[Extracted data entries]
:::::

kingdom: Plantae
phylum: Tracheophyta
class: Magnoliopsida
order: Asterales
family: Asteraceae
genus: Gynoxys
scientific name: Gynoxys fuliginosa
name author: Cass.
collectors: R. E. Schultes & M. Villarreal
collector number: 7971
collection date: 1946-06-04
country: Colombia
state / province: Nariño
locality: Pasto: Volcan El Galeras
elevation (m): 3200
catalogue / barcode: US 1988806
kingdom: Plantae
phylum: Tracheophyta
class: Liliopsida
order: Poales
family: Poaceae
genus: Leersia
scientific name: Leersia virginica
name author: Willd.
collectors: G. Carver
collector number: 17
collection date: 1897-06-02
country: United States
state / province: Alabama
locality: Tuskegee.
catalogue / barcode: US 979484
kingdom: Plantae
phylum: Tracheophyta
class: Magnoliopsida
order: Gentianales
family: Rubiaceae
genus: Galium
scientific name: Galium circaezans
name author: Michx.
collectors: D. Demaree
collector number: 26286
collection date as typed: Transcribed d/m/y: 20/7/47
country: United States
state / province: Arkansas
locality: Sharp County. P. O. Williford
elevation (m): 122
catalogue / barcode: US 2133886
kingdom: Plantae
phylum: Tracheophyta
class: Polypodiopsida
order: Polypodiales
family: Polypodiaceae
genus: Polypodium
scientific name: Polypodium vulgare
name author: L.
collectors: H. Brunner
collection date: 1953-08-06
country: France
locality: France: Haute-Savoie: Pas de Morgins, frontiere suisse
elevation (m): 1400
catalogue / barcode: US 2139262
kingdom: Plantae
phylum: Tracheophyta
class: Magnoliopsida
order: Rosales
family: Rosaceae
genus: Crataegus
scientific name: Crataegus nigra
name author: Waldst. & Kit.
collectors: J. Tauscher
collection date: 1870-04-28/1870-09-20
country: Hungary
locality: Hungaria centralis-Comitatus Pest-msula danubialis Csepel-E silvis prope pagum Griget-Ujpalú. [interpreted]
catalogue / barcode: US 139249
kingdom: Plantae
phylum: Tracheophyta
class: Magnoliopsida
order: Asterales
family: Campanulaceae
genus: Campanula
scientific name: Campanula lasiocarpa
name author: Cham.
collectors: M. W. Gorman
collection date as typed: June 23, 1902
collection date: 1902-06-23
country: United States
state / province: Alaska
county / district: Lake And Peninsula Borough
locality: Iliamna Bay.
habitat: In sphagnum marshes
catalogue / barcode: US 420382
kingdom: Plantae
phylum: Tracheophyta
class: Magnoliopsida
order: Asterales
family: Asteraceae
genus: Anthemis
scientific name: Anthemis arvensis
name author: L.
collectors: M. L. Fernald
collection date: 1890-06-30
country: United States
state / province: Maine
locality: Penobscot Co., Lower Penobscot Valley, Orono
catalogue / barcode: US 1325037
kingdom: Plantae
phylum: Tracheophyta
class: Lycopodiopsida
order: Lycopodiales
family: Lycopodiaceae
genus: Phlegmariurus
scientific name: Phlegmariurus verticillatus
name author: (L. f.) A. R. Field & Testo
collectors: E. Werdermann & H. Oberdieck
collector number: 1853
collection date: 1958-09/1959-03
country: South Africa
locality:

:::::

THE REQUEST:
Rewrite the lines of all the records, replacing "catalogue / barcode" with "catalog number" each time it appears and leaving everything else unchanged.

COMPLETED EXERCISE:
kingdom: Plantae
phylum: Tracheophyta
class: Magnoliopsida
order: Asterales
family: Asteraceae
genus: Gynoxys
scientific name: Gynoxys fuliginosa
name author: Cass.
collectors: R. E. Schultes & M. Villarreal
collector number: 7971
collection date: 1946-06-04
country: Colombia
state / province: Nariño
locality: Pasto: Volcan El Galeras
elevation (m): 3200
catalog number: US 1988806
kingdom: Plantae
phylum: Tracheophyta
class: Liliopsida
order: Poales
family: Poaceae
genus: Leersia
scientific name: Leersia virginica
name author: Willd.
collectors: G. Carver
collector number: 17
collection date: 1897-06-02
country: United States
state / province: Alabama
locality: Tuskegee.
catalog number: US 979484
kingdom: Plantae
phylum: Tracheophyta
class: Magnoliopsida
order: Gentianales
family: Rubiaceae
genus: Galium
scientific name: Galium circaezans
name author: Michx.
collectors: D. Demaree
collector number: 26286
collection date as typed: Transcribed d/m/y: 20/7/47
country: United States
state / province: Arkansas
locality: Sharp County. P. O. Williford
elevation (m): 122
catalog number: US 2133886
kingdom: Plantae
phylum: Tracheophyta
class: Polypodiopsida
order: Polypodiales
family: Polypodiaceae
genus: Polypodium
scientific name: Polypodium vulgare
name author: L.
collectors: H. Brunner
collection date: 1953-08-06
country: France
locality: France: Haute-Savoie: Pas de Morgins, frontiere suisse
elevation (m): 1400
catalog number: US 2139262
kingdom: Plantae
phylum: Tracheophyta
class: Magnoliopsida
order: Rosales
family: Rosaceae
genus: Crataegus
scientific name: Crataegus nigra
name author: Waldst. & Kit.
collectors: J. Tauscher
collection date: 1870-04-28/1870-09-20
country: Hungary
locality: Hungaria centralis-Comitatus Pest-msula danubialis Csepel-E silvis prope pagum Griget-Ujpalú. [interpreted]
catalog number: US 139249
kingdom: Plantae
phylum: Tracheophyta
class: Magnoliopsida
order: Asterales
family: Campanulaceae
genus: Campanula
scientific name: Campanula lasiocarpa
name author: Cham.
collectors: M. W. Gorman
collection date as typed: June 23, 1902
collection date: 1902-06-23
country: United States
state / province: Alaska
county / district: Lake And Peninsula Borough
locality: Iliamna Bay.
habitat: In sphagnum marshes
catalog number: US 420382
kingdom: Plantae
phylum: Tracheophyta
class: Magnoliopsida
order: Asterales
family: Asteraceae
genus: Anthemis
scientific name: Anthemis arvensis
name author: L.
collectors: M. L. Fernald
collection date: 1890-06-30
country: United States
state / province: Maine
locality: Penobscot Co., Lower Penobscot Valley, Orono
catalog number: US 1325037
kingdom: Plantae
phylum: Tracheophyta
class: Lycopodiopsida
order: Lycopodiales
family: Lycopodiaceae
genus: Phlegmariurus
scientific name: Phlegmariurus verticillatus
name author: (L. f.) A. R. Field & Testo
collectors: E. Werdermann & H. Oberdieck
collector number: 1853
collection date: 1958-09/1959-03
country: South Africa
locality:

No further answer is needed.